You are probably looking for the `freebsd-version` command?

Regards,
Guillaume


----------



## junovitch@ (Dec 27, 2014)

The referenced bug does not apply.  None of the updates to 10.1 have updated kernel hence the kernel version displayed by `uname` does not change.  Hence the reason the `freebsd-version` mentioned by gkbsd above was introduced.


----------



## marosh (Dec 28, 2014)

junovitch said:


> The referenced bug does not apply.  None of the updates to 10.1 have updated kernel hence the kernel version displayed by `uname` does not change.  Hence the reason the `freebsd-version` mentioned by gkbsd above was introduced.


OK, I understand now.

1. Is it possible to update to specific patch level without compiling sources?
For example there's latest patch level number 5 and I want to upgrade to p2.

2. I cannot find version number in security advisories.
For example there's SA for ntp. I'd like to make sure that my ntp was updated properly, so I'd invoke `ntp --version` (or something like that) and compare output with version number published somewhere on FreeBSD page.

3. Where can I find content of a patch level on FreeBSD page?
By content I mean list of files which would be updated.


----------



## Beastie (Dec 28, 2014)

marosh said:


> 1. Is it possible to update to specific patch level without compiling sources?
> For example there's latest patch level number 5 and I want to upgrade to p2.


freebsd-update(8) will always give you the latest patch level. I don't think you can upgrade to an older patch level. And I don't see why you'd want to anyway. Those patches are _security fixes_ and you don't want to be lagging when it comes to security, do you?



marosh said:


> Where can I find content of a patch level on FreeBSD page?
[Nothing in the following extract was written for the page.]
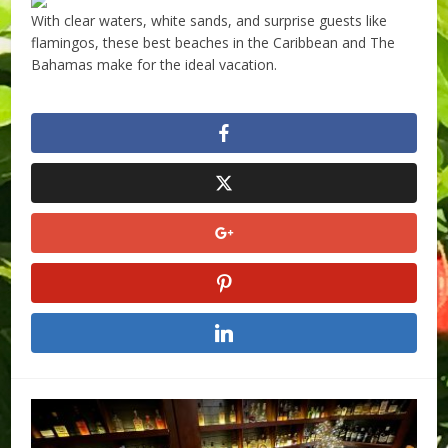
With clear waters, white sands, and surprise guests like
flamingos, these best beaches in the Caribbean and The
Bahamas make for the ideal vacation.
​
When freebsd-update(8) fetches the updates, it will show you a list of all the files that will be modified in both kernel and world.


----------



## junovitch@ (Dec 28, 2014)

marosh said:


> OK, I understand now.
> 1. Is it possible to update to specific patch level without compiling sources?
> For example there's latest patch level number 5 and I want to upgrade to p2.



By default you get the most recent.  Only the bare minimum changes in security advisories so it makes sense that they can just be applied.



marosh said:


> 2. I cannot find version number in security advisories.
> For example there's SA for ntp. I'd like to make sure that my ntp was updated properly, so I'd invoke `ntp --version` (or something like that) and compare output with version number published somewhere on FreeBSD page.



Tailing off the prior answer, changing version numbers is more than the "bare minimum".  Typically changing a version means introducing new upstream features which is not desirable in a RELEASE so you can't rely on version numbers to tell you if the change has been patched.



marosh said:


> 3. Where can I find content of a patch level on FreeBSD page?
> By content I mean list of files which would be updated.



The security advisory is your main source of information, read it and heed it.  At the bottom of each, it describes how to view what files have changed using the online SVNWeb interface.  Give that a try on the recent NTP advisory.
https://www.freebsd.org/security/advisories/FreeBSD-SA-14:31.ntp.asc


----------